Frauen boxen sich frei
Das Nextcomic-Festival in Linz zeigte, wie sich aus vielen Blickwinkeln drängende Geschichten der Gegenwart aufzeichnen lassen.
Eine Frau boxt sich durch, nicht nur als Comicfigur. Es geht um eine wahre Geschichte des Überlebens in einer Welt, in der Diskriminierung Alltag ist. Die Frau heißt Joy. Sie ist Comicfigur, aber es gibt sie wirklich. Joy ist eine von zehn Frauen, deren Geschichten Valerie Bruckbög, nun ja im wahrsten Sinne, aufgezeichnet hat in „10fold – Stories against discrimination“. Die Arbeit der gebürtigen Linzerin entstand im Rahmen eines Projektes von Erasmus+ und war in den vergangenen Tagen beim Linzer Nextcomic-Festival zu sehen. „Bruckbög gehört nicht nur zu den sehr guten Jungen der Szene, sondern durch ihre Arbeit lässt sich auch gut erkennen, welche Vielfalt an Geschichten sich auf diese Weise erzählen lassen“sagt Festivalgründer Gottfried Gusenbauer.

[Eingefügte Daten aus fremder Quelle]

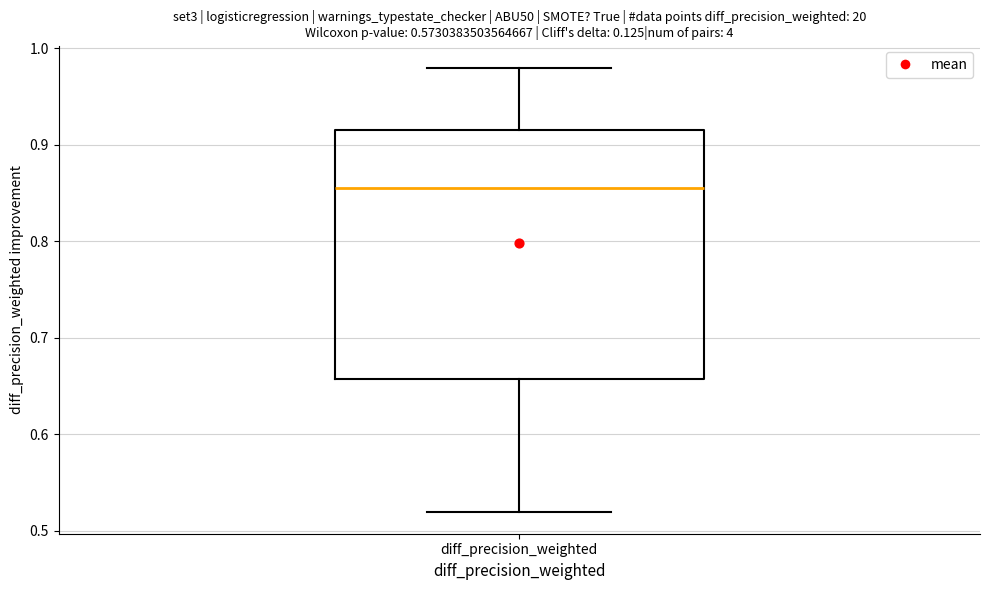

Where does the median line of the box for diff_precision_weighted sit on the y-axis? The values are not printed on the chart, so give them approximately, as read against the axis.

0.86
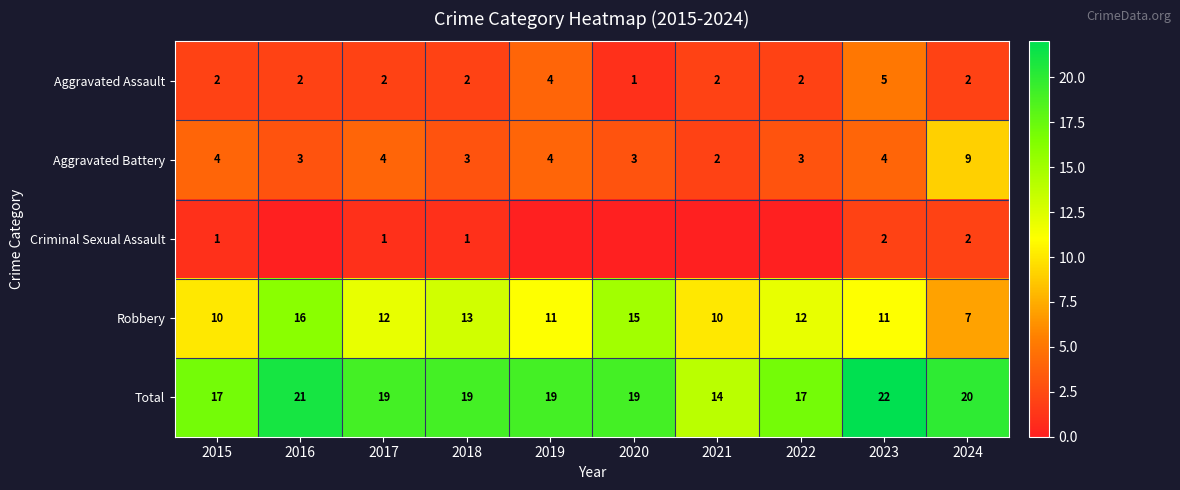

What is the difference between the Total values at 2016 and 2023?

1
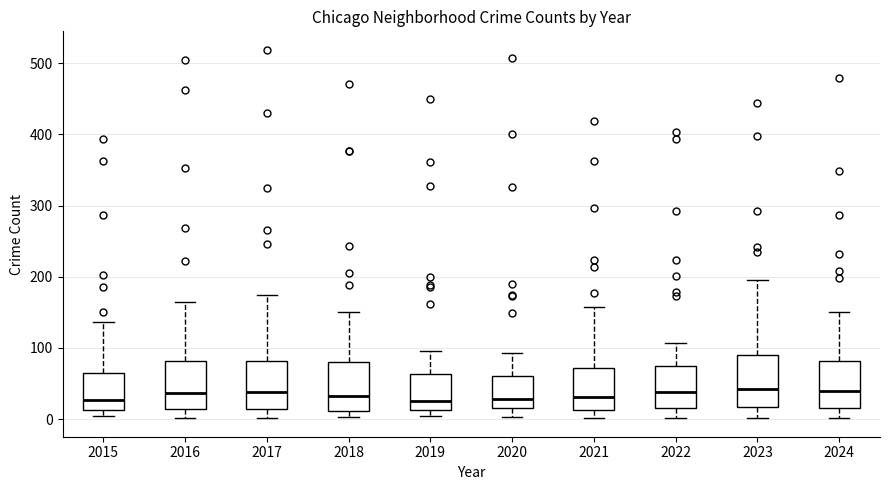

Where is the upper edge of the box at x = 2018 on the y-axis? The values are not printed on the chart, so give them approximately, as read against the axis.

80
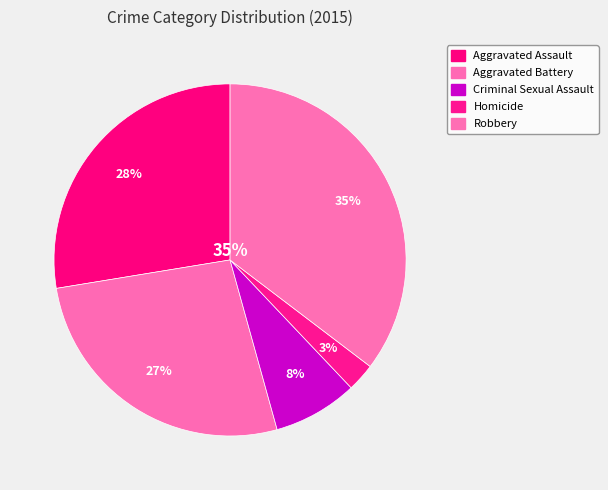

Combined, do Criminal Sexual Assault and Aggravated Assault account for over 50%?

No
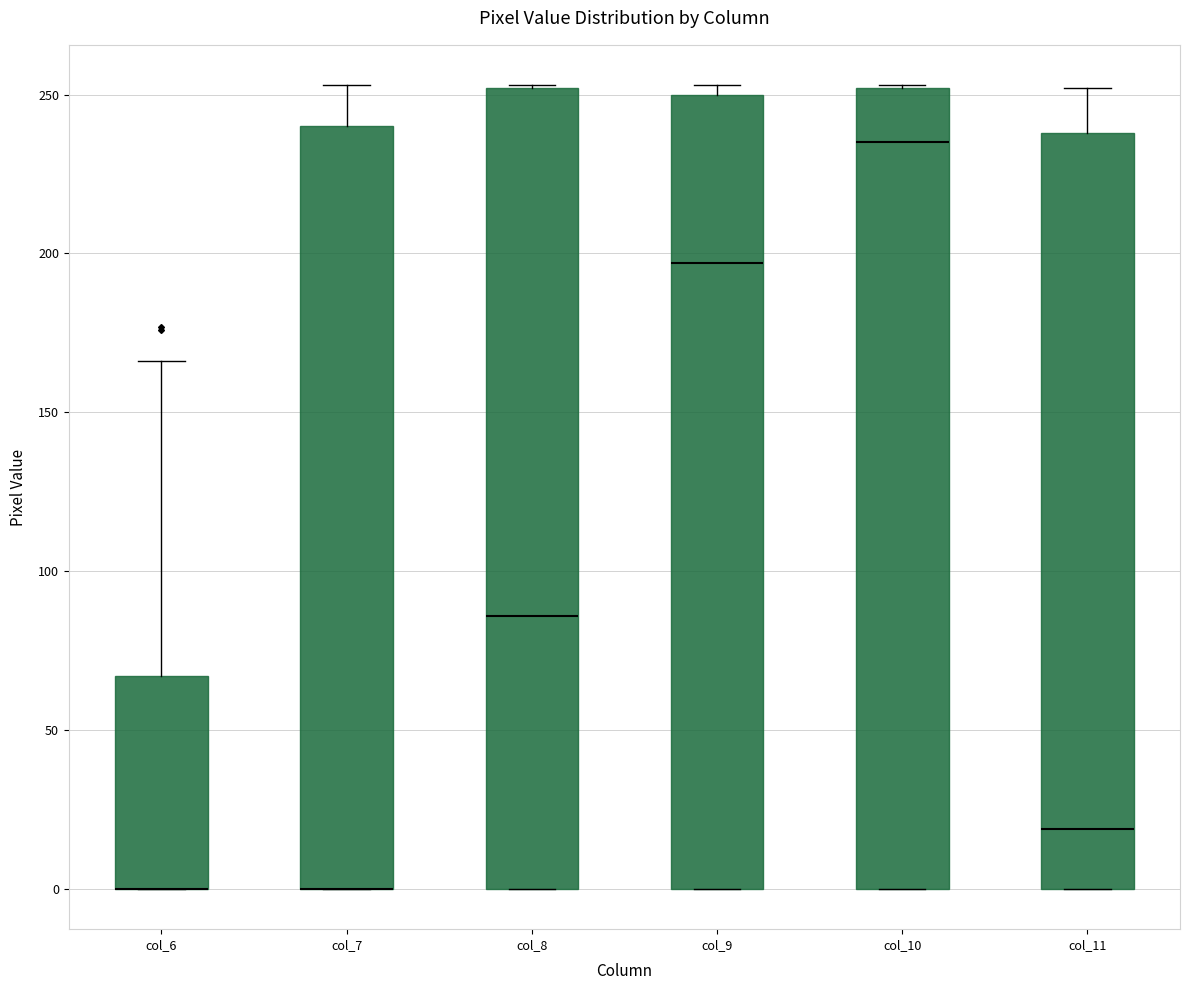

Where does the median line of the box for col_8 sit on the y-axis? The values are not printed on the chart, so give them approximately, as read against the axis.

85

Dass Comics nicht zwangsläufig lustig sein müssen oder Superheldinnen und Superhelden durch die Gegend fliegen, spricht sich hierzulande erst langsam herum. „Comic ist selten nur Unterhaltung, es geht fast immer auch um gesellschaftsrelevante Themen“, sagt Gusenbauer. Vor 14 Jahren hat er das Festival im Rahmen von „Linz – Europäische Kulturhauptstadt 2009“gegründet. Seither zeigt es Jahr für Jahr nicht nur eine große Dichte und eine starke Entwicklung der Szene, sondern steht auch dafür, dass Kulturhauptstadtprojekte selten, aber doch langfristig wirken können. Gusenbauer ist mittlerweile Direktor des Karikaturmuseums Krems. Als Kuratorin leitet Katherina Acht das Festival in Linz. Dass sich das Festival, wie Gusenbauer sagt, „doch jedes Jahr wieder ausgeht“, liegt an der Struktur und an der Leidenschaft der handelnden Personen. Viel Geld ist nämlich nicht da. Dafür aber gibt es die Treue und das Interesse anderer Kulturstätten. Passend, dass das Thema heuer „Freundschaft“lautete. Das lässt sich weit dehnen. Also geht es im Buch „Superglitzer“von Nele Brönner und Melanie Laibl um ein paar Tiere, die im Wald einem Smartphone eine neue Bedeutung geben. Eggy zeichnet, wie eine desillusionierte Illustratorin einen Ameisenbären trifft. Da werden Traum und Realität verwoben – nämlich auch die Realität, dass es nach wie vor schwer ist, mit Comics oder Graphic Novels in Österreich zu reüssieren.
Umso erfreulicher ist es, dass neben dem Festivalzentrum (OÖ Kulturquartier) auch andere Linzer Einrichtungen mitmachen. Sie su
chen sich Themen, Künstlerinnen und Künstler, die zum eigenen Profil passen. So etwa läuft in der Kapu in Linz, seit Jahrzehnten lebendiger Hort der Kultur des Unangepassten, eine Schau mit dem Titel „The Raw Stuff“. Im Stifterhaus, dem Linzer Literaturhaus, werden Blätter von Nicolas Mahler gezeigt. Er gehört zu den renommierten Österreichern der Szene. Unter anderem hat er sich mit der grafischen Umsetzung literarischer Großwerke – etwa von Thomas Bernhard oder Marcel Proust – international einen Namen gemacht. Im Stifterhaus gibt er am Beispiel seiner Arbeit zu Arno Schmidts „Schwarze Spiegel“Einblicke, wie er arbeitet. Im Gespräch
mit Festivalgründer Gusenbauer geht es dann auch grundsätzlich um die Szene. Während etwa in Frankreich im vergangenen Jahr die Graphic Novel „Welt ohne Ende“das meistverkaufte belletristische Werk war, hinkt Österreich nach. „Immer noch ist es schwierig zu beginnen und im Verlagswesen auch durchzukommen“, sagt Gusenbauer. Der Streifzug bei Nextcomic zeigt aber, welch enormes Potenzial hier schlummert – zeichnerisch und bei der Auswahl von drängenden sozialen Inhalten. Hier erweist sich das Genre auch als ideale Fläche für Gesellschaftskritik und Rebellion.